## What you need to do
Copy the material verbatim from its first line through the line containing "9: (197, 194)", both included, and omit the pictures from your copy.

## Exercise input
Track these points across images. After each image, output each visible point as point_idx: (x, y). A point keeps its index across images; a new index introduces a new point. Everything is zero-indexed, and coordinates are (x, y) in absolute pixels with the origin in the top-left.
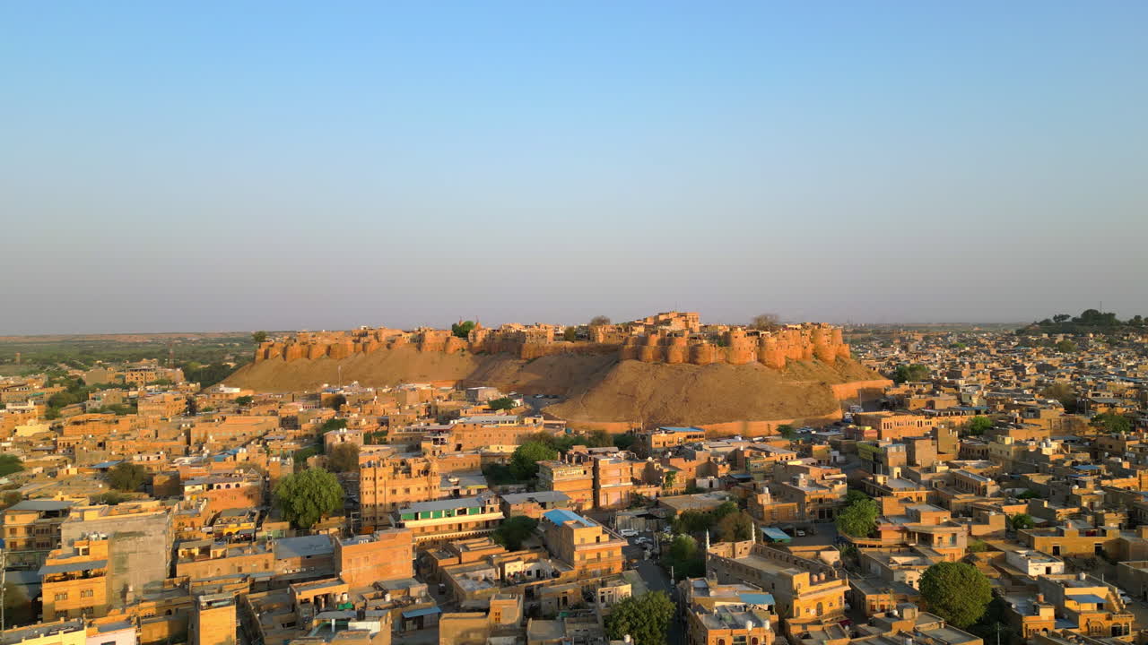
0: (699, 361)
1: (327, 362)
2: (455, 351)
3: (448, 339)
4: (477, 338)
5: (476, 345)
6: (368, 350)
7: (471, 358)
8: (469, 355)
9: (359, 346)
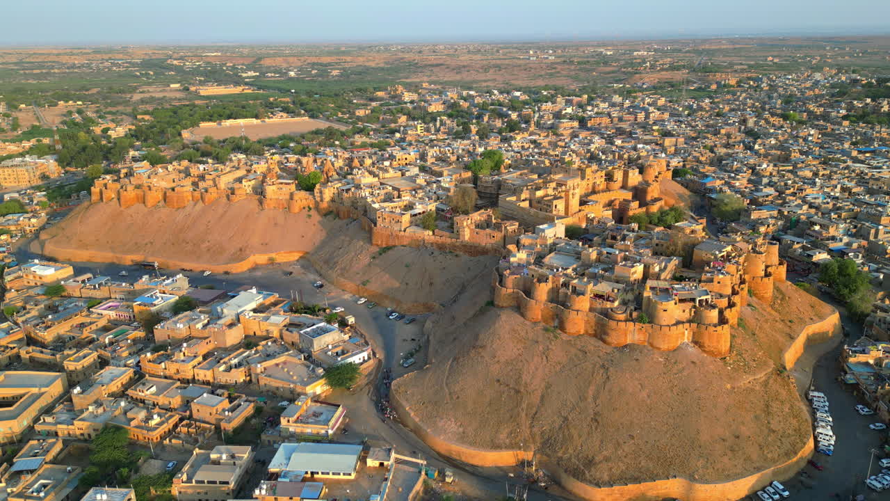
0: (609, 339)
1: (165, 211)
2: (301, 210)
3: (292, 195)
4: (324, 196)
5: (324, 205)
6: (206, 200)
7: (319, 222)
8: (316, 217)
9: (197, 194)
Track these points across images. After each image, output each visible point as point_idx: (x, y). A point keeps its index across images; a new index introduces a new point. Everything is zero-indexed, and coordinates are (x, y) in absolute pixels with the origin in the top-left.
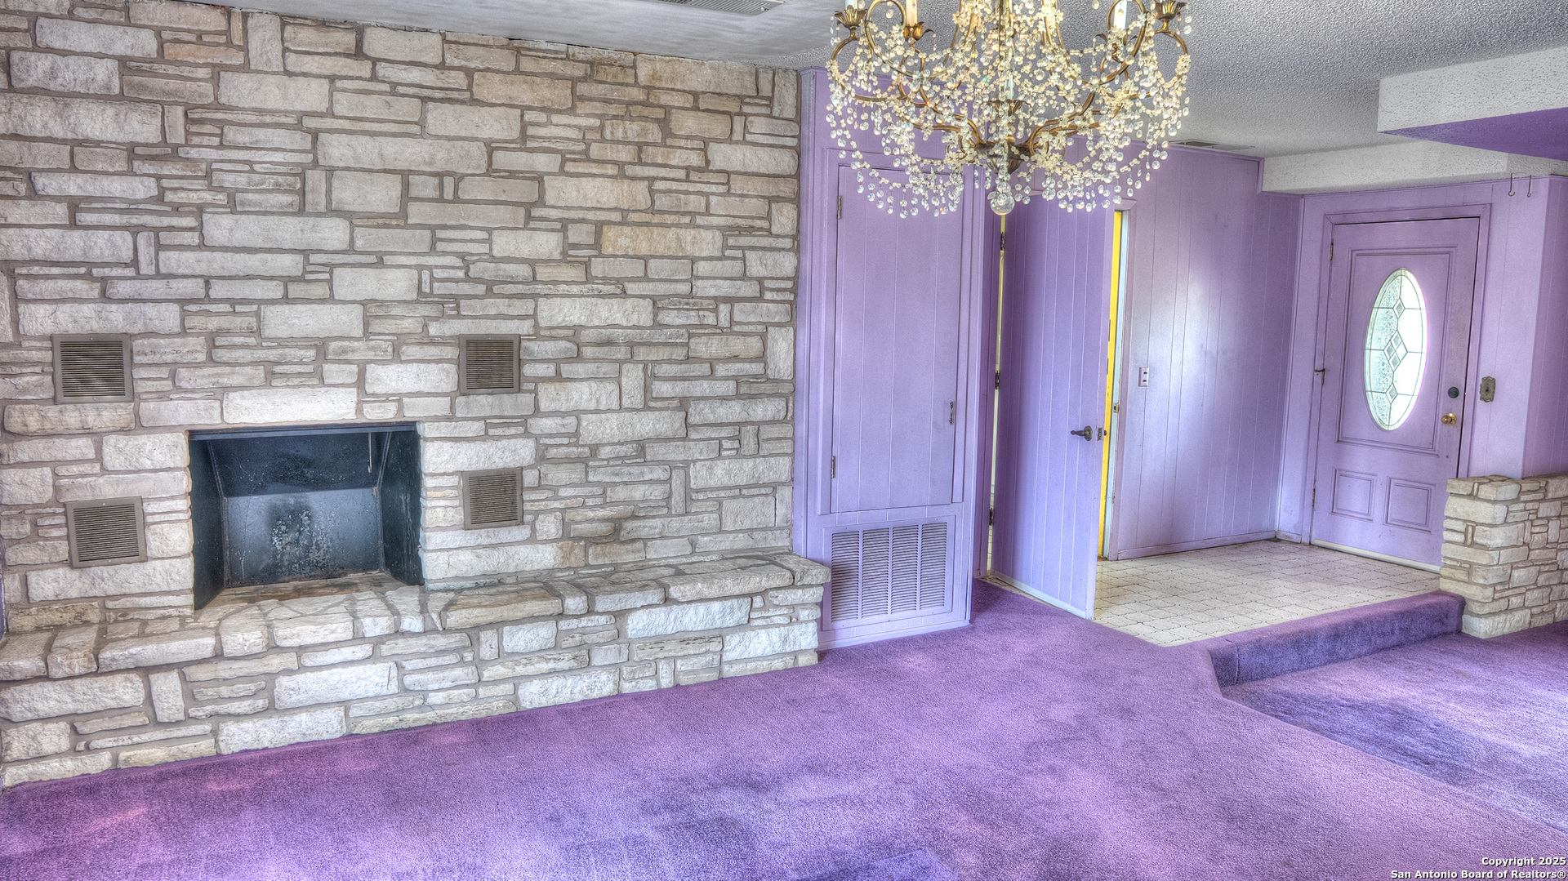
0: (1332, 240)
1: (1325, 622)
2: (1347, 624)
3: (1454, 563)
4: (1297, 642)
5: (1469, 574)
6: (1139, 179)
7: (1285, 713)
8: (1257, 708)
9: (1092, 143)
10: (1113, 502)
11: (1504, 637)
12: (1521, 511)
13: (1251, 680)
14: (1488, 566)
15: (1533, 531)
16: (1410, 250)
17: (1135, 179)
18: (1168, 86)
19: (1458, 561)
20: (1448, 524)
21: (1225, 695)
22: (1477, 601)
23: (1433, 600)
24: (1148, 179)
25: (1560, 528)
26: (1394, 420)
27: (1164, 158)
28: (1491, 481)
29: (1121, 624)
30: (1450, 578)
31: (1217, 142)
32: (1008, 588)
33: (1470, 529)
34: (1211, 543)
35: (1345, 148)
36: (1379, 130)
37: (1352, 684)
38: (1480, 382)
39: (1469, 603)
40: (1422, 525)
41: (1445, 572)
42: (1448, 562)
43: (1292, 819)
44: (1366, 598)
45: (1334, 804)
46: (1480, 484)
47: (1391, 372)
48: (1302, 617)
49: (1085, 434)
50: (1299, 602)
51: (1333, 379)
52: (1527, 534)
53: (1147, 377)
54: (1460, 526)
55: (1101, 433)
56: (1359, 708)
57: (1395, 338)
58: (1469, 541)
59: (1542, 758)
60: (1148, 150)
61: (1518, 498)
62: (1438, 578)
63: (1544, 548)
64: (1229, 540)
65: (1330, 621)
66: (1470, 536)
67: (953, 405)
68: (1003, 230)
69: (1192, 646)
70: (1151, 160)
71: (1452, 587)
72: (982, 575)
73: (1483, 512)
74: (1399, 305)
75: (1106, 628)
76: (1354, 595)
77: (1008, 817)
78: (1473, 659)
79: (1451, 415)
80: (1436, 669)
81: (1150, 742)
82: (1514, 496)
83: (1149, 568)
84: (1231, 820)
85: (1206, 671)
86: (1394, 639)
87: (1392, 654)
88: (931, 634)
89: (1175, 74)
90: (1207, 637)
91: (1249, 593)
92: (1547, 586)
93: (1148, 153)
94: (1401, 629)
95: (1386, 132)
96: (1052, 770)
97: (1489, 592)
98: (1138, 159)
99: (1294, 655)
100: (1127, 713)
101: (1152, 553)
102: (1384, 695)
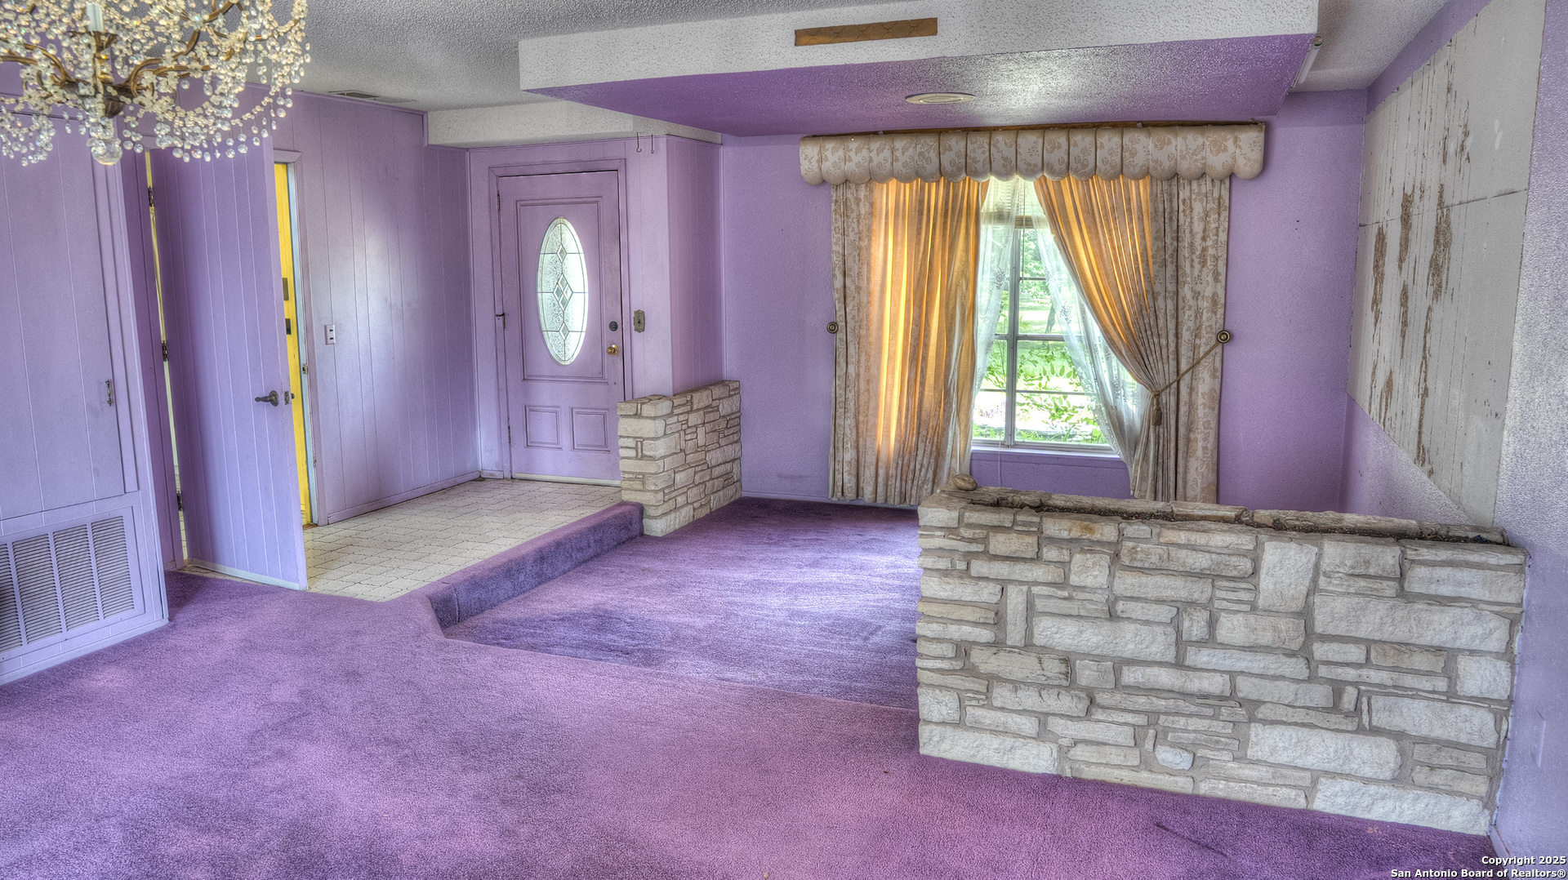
0: (498, 191)
1: (530, 548)
2: (549, 545)
3: (631, 476)
4: (509, 571)
5: (644, 484)
6: (264, 127)
7: (506, 639)
8: (480, 641)
9: (210, 88)
10: (315, 466)
11: (676, 532)
12: (675, 423)
13: (472, 615)
14: (656, 474)
15: (687, 439)
16: (566, 201)
17: (260, 128)
18: (282, 30)
19: (633, 473)
20: (622, 442)
21: (448, 636)
22: (652, 506)
23: (617, 511)
24: (274, 128)
25: (706, 433)
26: (569, 355)
27: (289, 105)
28: (650, 400)
29: (337, 588)
30: (630, 489)
31: (378, 94)
32: (211, 575)
33: (639, 443)
34: (421, 492)
35: (500, 104)
36: (523, 87)
37: (561, 599)
38: (633, 315)
39: (646, 508)
40: (601, 446)
41: (625, 485)
42: (626, 476)
43: (517, 735)
44: (562, 519)
45: (553, 711)
46: (642, 404)
47: (561, 312)
48: (511, 547)
49: (271, 399)
50: (506, 534)
51: (513, 321)
52: (683, 442)
53: (333, 334)
54: (631, 443)
55: (288, 397)
56: (569, 619)
57: (562, 280)
58: (640, 454)
59: (710, 626)
60: (270, 97)
61: (672, 412)
62: (620, 491)
63: (696, 452)
64: (438, 486)
65: (535, 547)
66: (640, 450)
67: (110, 384)
68: (150, 183)
69: (410, 595)
70: (276, 107)
71: (632, 497)
72: (179, 567)
73: (647, 428)
74: (562, 251)
75: (323, 596)
76: (554, 518)
77: (236, 817)
78: (653, 556)
79: (614, 346)
80: (627, 570)
81: (378, 699)
82: (669, 411)
83: (361, 527)
84: (464, 752)
85: (427, 617)
86: (591, 552)
87: (591, 565)
88: (123, 643)
89: (291, 18)
90: (425, 584)
91: (460, 534)
92: (701, 483)
93: (271, 101)
94: (595, 541)
95: (528, 91)
96: (280, 754)
97: (660, 496)
98: (262, 106)
99: (508, 585)
100: (353, 676)
101: (364, 511)
102: (588, 603)
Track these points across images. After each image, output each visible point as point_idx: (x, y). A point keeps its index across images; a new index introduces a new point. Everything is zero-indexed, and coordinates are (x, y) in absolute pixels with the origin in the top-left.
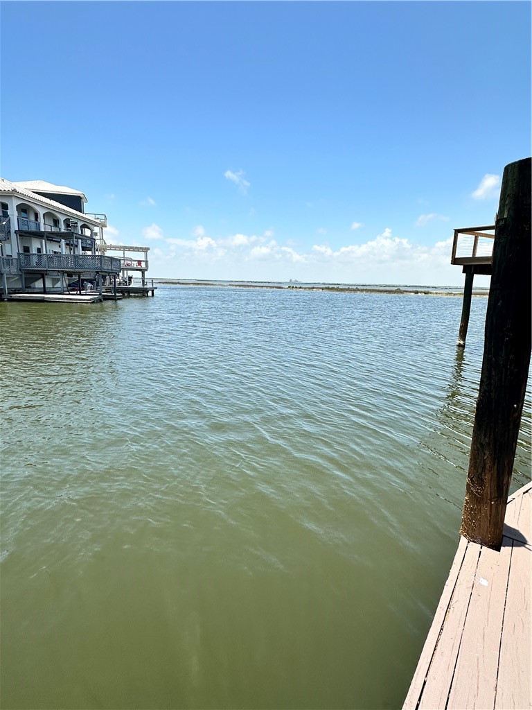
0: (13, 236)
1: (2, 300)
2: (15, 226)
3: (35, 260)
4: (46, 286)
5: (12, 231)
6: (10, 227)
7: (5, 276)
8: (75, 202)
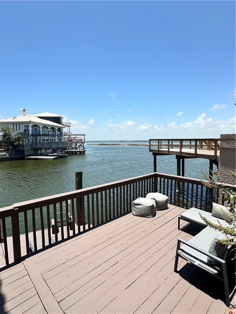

## Expected output
Track these points across images. After each image, output each visible point as point_idx: (x, y). A point keeps its index across images; a new index introduces a new point. Everything is zero-indexed, and coordinates are (x, y) in absolute pixels with the origin in the top-left.
0: (699, 361)
1: (327, 362)
2: (455, 351)
3: (448, 339)
4: (477, 338)
5: (476, 345)
6: (368, 350)
7: (471, 358)
8: (469, 355)
9: (359, 346)
0: (609, 339)
1: (165, 211)
2: (301, 210)
3: (292, 195)
4: (324, 196)
5: (324, 205)
6: (206, 200)
7: (319, 222)
8: (316, 217)
9: (197, 194)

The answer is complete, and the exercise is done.